I met a man recently who literally had just been released from jail and found his way to our church by way of recommendation of one of our homeless community members. He was in jail as a direct result of using a substance to numb his feelings of pain. This happened in November. Back in January, he hadn’t touched anything stronger than Advil for the past 8 years. But a painful anniversary came around. Then something tragic with his dad. He was depressed and struggling when a friend said he had something that would perk him up a little “just to get him through the night shift”. That started a 10-month struggle once the guilt kicked in. Then more use to numb the fact he’d made a huge mistake. And the cycle was set in motion. Uncomfortable pain–> bad choices–> escape–> relief–> possibly more poor choices–> regret & shame –>the need to forget what just happened and/or the “who gives a care now” attitude.
What’s the alternative?
There are people who throw themselves into work
There are people who binge watch Netflix
There are people who exercise a couple hours a day
There are people who re-organize their whole house
There are people who start new projects….
The thing is – this is still getting away from the negative emotions but in a healthier, non-destructive way (if responsibilities are still tended to). All of us have episodes when we wish we did not have to feel uncomfortable or painful emotions. That is just part of life. There is no getting out of it. There is no “one size fits all” solution to negative emotions~ especially strong ones. There are things that can help you navigate tough times:
- Give it to God, do your best part then allow time to do its part until your next step.

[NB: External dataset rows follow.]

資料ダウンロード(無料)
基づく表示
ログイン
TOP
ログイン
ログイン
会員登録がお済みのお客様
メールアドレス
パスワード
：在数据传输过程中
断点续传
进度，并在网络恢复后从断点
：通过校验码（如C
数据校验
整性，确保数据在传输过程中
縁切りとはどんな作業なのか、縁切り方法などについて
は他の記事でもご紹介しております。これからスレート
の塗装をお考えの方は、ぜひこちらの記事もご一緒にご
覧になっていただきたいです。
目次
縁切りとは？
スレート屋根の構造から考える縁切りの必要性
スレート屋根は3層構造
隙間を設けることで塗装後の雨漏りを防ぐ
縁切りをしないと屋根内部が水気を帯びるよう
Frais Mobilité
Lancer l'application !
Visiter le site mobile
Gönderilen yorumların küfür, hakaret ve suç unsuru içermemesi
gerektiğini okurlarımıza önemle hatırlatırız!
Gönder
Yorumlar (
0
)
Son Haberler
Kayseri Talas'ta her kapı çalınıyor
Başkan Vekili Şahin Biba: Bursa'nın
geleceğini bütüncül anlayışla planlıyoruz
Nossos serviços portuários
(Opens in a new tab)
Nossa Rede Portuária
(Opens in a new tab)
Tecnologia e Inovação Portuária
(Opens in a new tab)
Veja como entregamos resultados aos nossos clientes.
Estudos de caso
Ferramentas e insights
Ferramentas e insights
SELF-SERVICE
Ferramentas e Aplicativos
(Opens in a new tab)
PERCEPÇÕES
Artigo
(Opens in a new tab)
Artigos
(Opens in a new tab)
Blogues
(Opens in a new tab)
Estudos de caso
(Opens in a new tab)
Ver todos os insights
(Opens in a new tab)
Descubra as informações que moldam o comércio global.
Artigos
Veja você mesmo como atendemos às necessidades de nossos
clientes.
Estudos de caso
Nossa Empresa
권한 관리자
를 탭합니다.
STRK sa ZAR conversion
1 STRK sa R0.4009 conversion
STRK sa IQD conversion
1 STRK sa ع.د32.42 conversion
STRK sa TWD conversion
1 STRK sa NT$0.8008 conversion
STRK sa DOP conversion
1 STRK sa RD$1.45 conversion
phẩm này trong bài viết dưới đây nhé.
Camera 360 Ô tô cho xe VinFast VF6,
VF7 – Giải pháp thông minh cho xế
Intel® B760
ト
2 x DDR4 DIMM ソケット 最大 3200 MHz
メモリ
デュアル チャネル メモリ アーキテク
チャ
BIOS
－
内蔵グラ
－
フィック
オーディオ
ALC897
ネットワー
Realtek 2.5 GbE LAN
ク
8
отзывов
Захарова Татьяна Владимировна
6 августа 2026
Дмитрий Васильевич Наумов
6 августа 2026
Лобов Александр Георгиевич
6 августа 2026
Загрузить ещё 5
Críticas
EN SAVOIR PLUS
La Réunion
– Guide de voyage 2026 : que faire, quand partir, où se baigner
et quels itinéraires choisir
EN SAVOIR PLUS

- Build a supportive friend network when times are good. Learn to share good(& slightly off) days with them. Be available for them in distress and know who you can turn to when times are hard for you as well.
- Run choices & decisions by someone trusted. And be willing to accept, that since this person should not be emotionally involved, they can better see clearly the best overall options for you.
- Seek help wherever you can find it. Notice I said “help” not “escape” and not “pity”. Who has knowledge and/or resources to assist you in navigating you journey at this point?
We have to face our hurdles, obstacles, sinkholes even. We need to accept and feel our emotions. They will pass. Maybe not in 20 minutes; yet, life will go on. Our job is to not make life worse while we experience disappointments.
Feel your feelings
Accept the facts as they are
Give it to God and ask for strength, wisdom, mercy and grace
When calm look at options for your next step
When you get to the waiting point – turn to something productive, peaceful, and positive to take your mind off the pain.
When temptation comes to escape within 20 minutes tell someone you trust. Let them help you make better choices or be with you on the phone until the urge passes.
Know that this too will pass.
With God you are strong enough! You two have got this!